Why is epidermolysis bullosa so painful? ›
Because patients with epidermolysis bullosa are deficient in laminin-332, the transduction of the stimulus is unsuppressed. Their sensory neurons are excited much more strongly, and thus they react much more sensitively to mechanical stimuli,” Professor Lewin explained.
How many people in the world have epidermolysis bullosa? ›Understanding EB & its classification
With a prevalence of only about 500,000 people worldwide, EB as a group of conditions is rare, and some subtypes are very rare.
In its mildest form, the blisters usually occur only on the hands and feet of a newborn. Later in life, the skin may stop blistering, leaving a teen or adult with thickened, hard skin on the palms and soles. Epidermolysis bullosa simplex causes blistering in the outermost layer of skin, which is the epidermis.
How does epidermolysis bullosa work? ›Epidermolysis bullosa (EB) is a group of genetic (inherited) disorders that causes your skin to be fragile and blister and tear easily. Blisters and sores form when clothing rubs against your skin, or you bump your skin. Mild cases of the disease usually cause painful blisters on the hands, elbows, knees and feet.

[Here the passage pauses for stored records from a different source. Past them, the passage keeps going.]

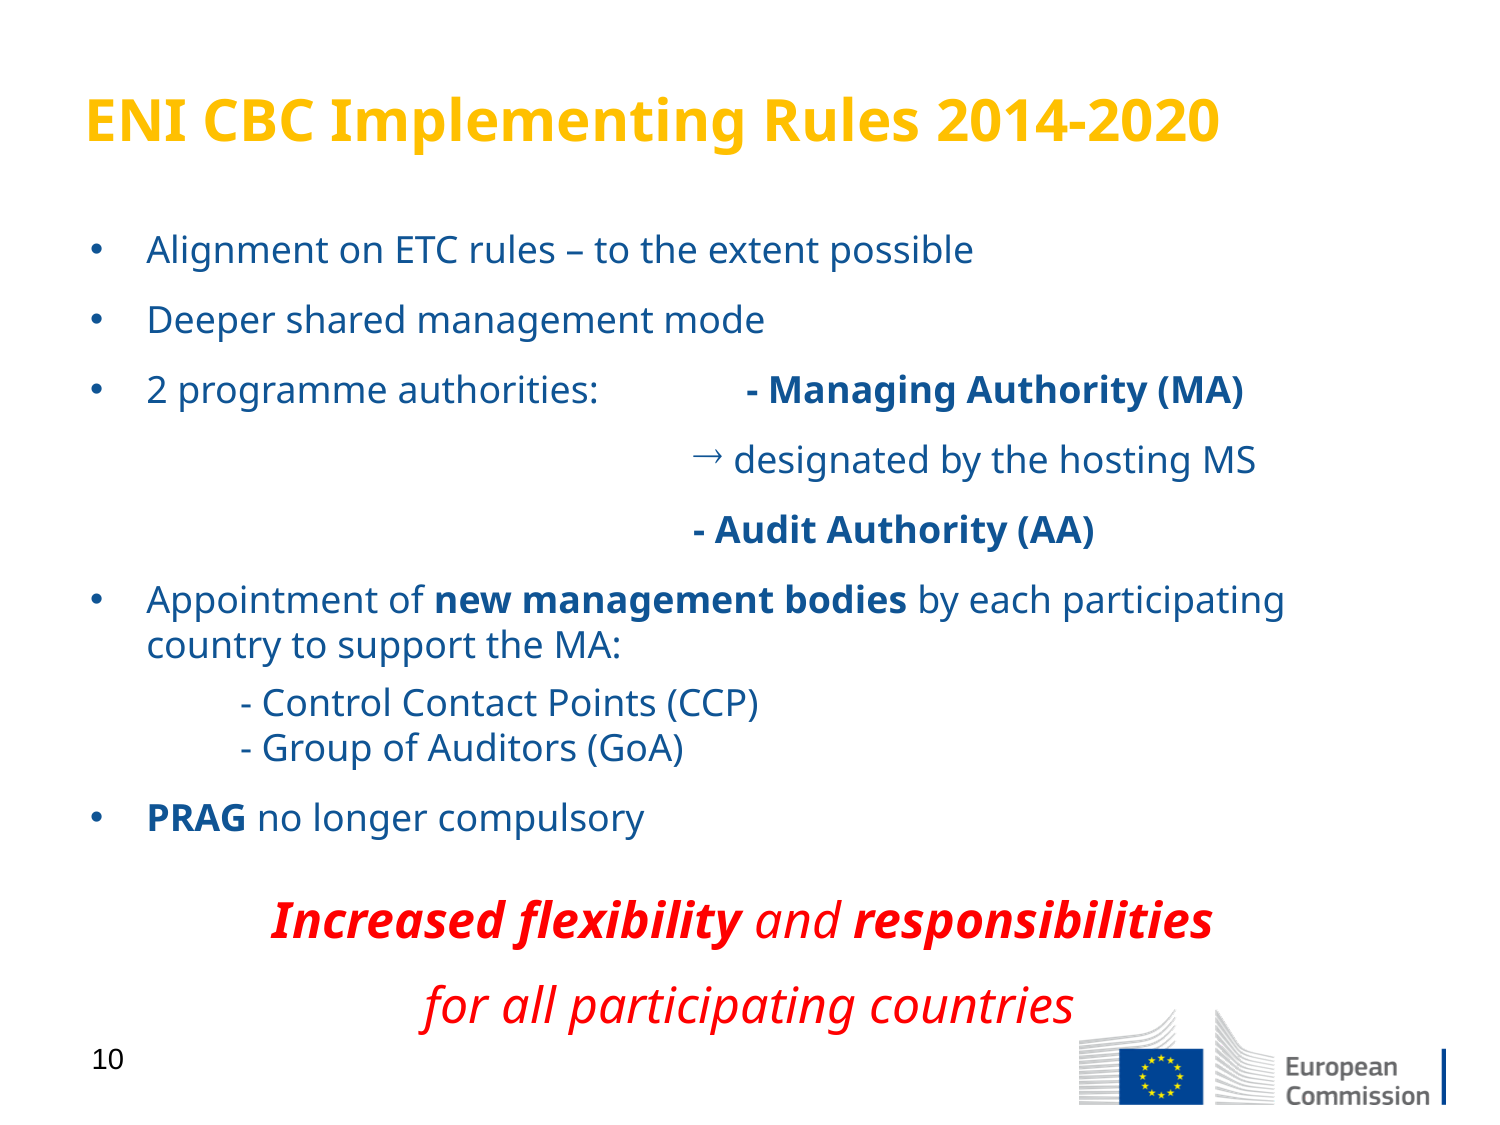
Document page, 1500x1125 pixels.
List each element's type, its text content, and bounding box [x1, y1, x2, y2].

title ENI CBC Implementing Rules 2014-2020 [69, 41, 1440, 196]
slide_number 10 [76, 1059, 427, 1112]
list Alignment on ETC rules – to the extent possible Deeper shared management mode 2 programme authorities: - Managing Authority (MA) designated by the hosting MS - Audit Authority (AA) Appointment of new management bodies by each participating country to support the MA: - Control Contact Points (CCP) - Group of Auditors (GoA) PRAG no longer compulsory Increased flexibility and responsibilities for all participating countries [74, 218, 1426, 1059]
picture [1078, 1008, 1447, 1106]
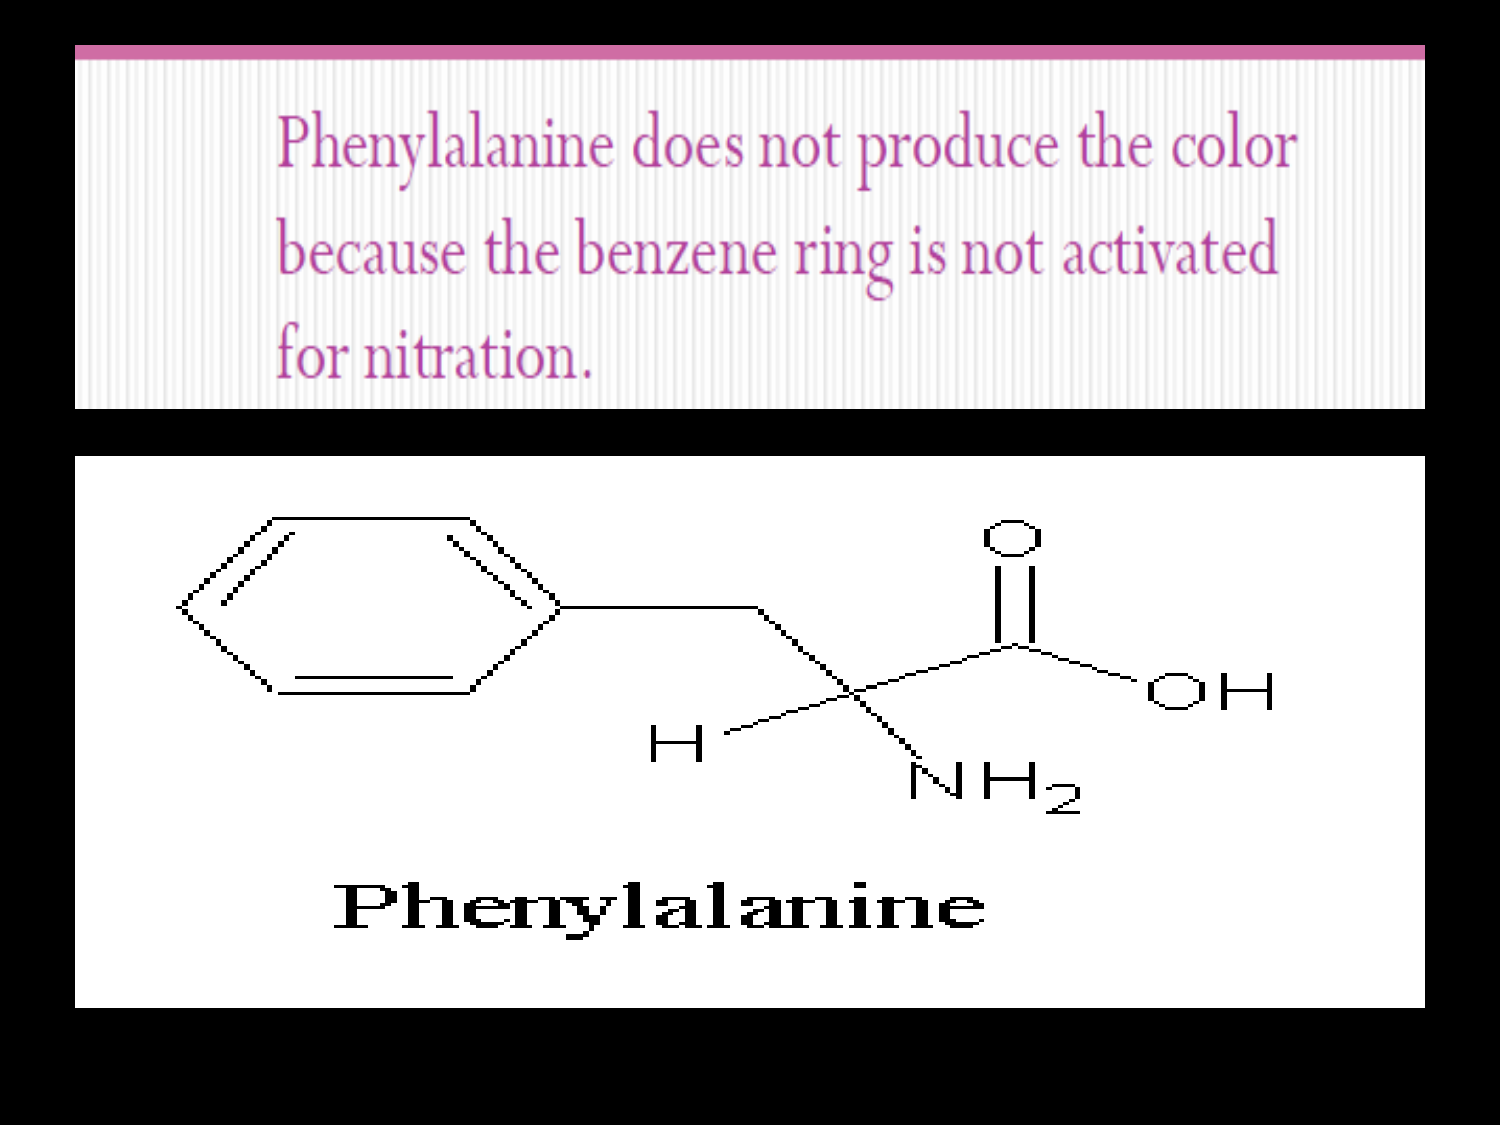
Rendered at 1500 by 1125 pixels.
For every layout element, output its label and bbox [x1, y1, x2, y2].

picture [74, 455, 1426, 1009]
list [74, 44, 1426, 410]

What is epidermolysis bullosa summary? ›Epidermolysis bullosa (EB) is a group of rare diseases that cause the skin to blister easily. Epidermolysis bullosa causes blisters, which quickly burst and leave slow-healing wounds like the one on this baby's knee. The skin blisters because it's so fragile. The fragile skin is usually noticeable at birth.
What pathogen is epidermolysis bullosa? ›Patients with the genetic blistering disease epidermolysis bullosa (EB) often have chronic wounds that can become colonized by different bacteria, especially the opportunistic pathogen Staphylococcus aureus.
What part of the cell are affected in epidermolysis bullosa? ›In EB simplex, trauma-induced loss of tissue integrity consistently occurs within the basal layer of epidermal keratinocytes (Figures 1 and
How does epidermolysis bullosa affect immune system? ›A fifth type of the disease, epidermolysis bullosa acquisita, is a rare autoimmune disorder that causes the body's immune system to attack a certain type of collagen in the person's skin. Sometimes, it happens with another disease such as inflammatory bowel disease.